A discussão é antiga. Quando o futebol se alastrava pela Europa e já tomava ares de coisa ?mais importante das menos importantes?, como definiu o técnico italiano Arrigo Sachi, o assunto era sempre: é melhor ganhar ou é preciso também jogar bem? A discussão resume um pouco o momento do Grêmio em 2017, após outra boa atuação, na vitória por 3 a 2 sobre o Atlético-PR, em Curitiba, com classificação para a semifinal da Copa do Brasil. Só jogar bem e ser elogiado é suficiente? Claro que, para os gremistas, não. Como um discurso unificado, grupo e diretoria falam em ao menos ?um título até o fim da temporada?. E para evitar deslizes, sobrou até para a seleção de 82 servir como exemplo.

Renato Portaluppi foi quem citou, espontaneamente, aquele time com craques como Falcão, Sócrates, Zico, Júnior e companhia. Seleção de luxo, mas que parou na segunda fase do Mundial em derrota para a Itália por 3 a 2, na Tragédia de Sarrià. A moral da história toda é: o Grêmio não quer apenas receber elogios e reconhecimento pelo desempenho - outra vez bom, agora com time misto. Tem como meta principal obter ao menos um título no ano. Atualmente, está na semifinal da Copa do Brasil, contra o Cruzeiro, é vice-líder do Brasileirão e tem vantagem nas oitavas da Libertadores, contra o Godoy Cruz, por ter vencido por 1 a 0 na Argentina.

Está faltando para o grupo é mais um título, para entrar ainda mais na história. Não adianta nada. Dou exemplo da seleção brasileira de 82. Precisamos marcar história. Todo mundo está elogiando o Grêmio, mas fica na história quem ganha. Em 82, teve a melhor seleção que vi jogar. Mas não ganhou. Não adianta nada o Brasil todo elogiar se não ganhar. Estão com pés no chão, degrau a degrau, jogo a jogo, vamos buscar pelo menos um título destes três - opinou Renato após a vitória por 3 a 2 sobre o Atlético-PR, na Arena da Baixada.

Não é a primeira vez que Renato fala sobre o assunto e motiva os jogadores a marcarem história no Grêmio, mesmo já com o título da Copa do Brasil do ano passado. As palavras do técnico ganharam eco no vestiário. Mas não por qualquer voz. Apesar de incomum, o presidente Romildo Bolzan Júnior ganhou alguns minutos após a classificação para a semifinal da Copa do Brasil.

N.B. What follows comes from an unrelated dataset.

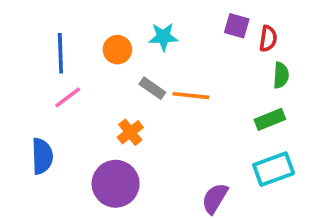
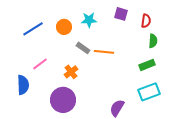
purple square: (237, 26) -> (121, 14), moved
blue line: (60, 53) -> (33, 29), turned 60
pink line: (68, 97) -> (40, 64), moved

O dirigente aproveitou o momento solene para falar justamente o mesmo recado. Deseja que os atletas se perpetuem no Grêmio com pelo menos mais um títuloem 2017. Recentemente, Edílson em conversa informal com o dirigente perguntou qual conquista o mandatário gostaria. E deu o recado: o elenco quer, e muito, a Libertadores. Mas óbvio que todas as outras taças também são cobiçadas.

Hoje me deram uma canja no vestiário. Não adianta ser decantado como melhor time do Brasil se lá na frente a gente tropeçar e não ganhar nada. O Grêmio tem que ter perspectiva de ganhar. A instituição está entusiasmada, mas de nada vai adiantar se não ganharmos títulos - disse o presidente na Arena da Baixada.

Jogador mais antigo do grupo do Grêmio, o goleiro Marcelo Grohe também engrossa o pensamento. O elenco quer marcar época, quem sabe, repetir o feito de atletas gremistas na década de 90. Para isso, é preciso, obrigatoriamente, erguer taças de expressão.

Queremos colocar esse time num grupo de campeões dentro do clube, de entrar para a história. Podemos perder o que temos nas mãos se deixarmos a peteca cair. Fico feliz de poder fazer parte deste momento. Mas só vai ser especial se ganharmos algo. Senão, vai ficar que teve um jogo bonito, mas não ganhou nada ? comenta.

Pela frente, o Grêmio tem o Santos, no domingo, às 19h, na Arena, em duelo direto no Brasileirão. Em caso de eventual derrota, perde a vice-liderança para o Peixe. Na Libertadores, tem a vantagem nas oitavas de final por ter vencido o primeiro jogo com o Godoy Cruz por 1 a 0 na Argentina. Jogará a volta dia 9 de agosto. O grupo viaja de volta para Porto Alegre nesta sexta e vai direto para o treinamento no CT Luiz Carvalho.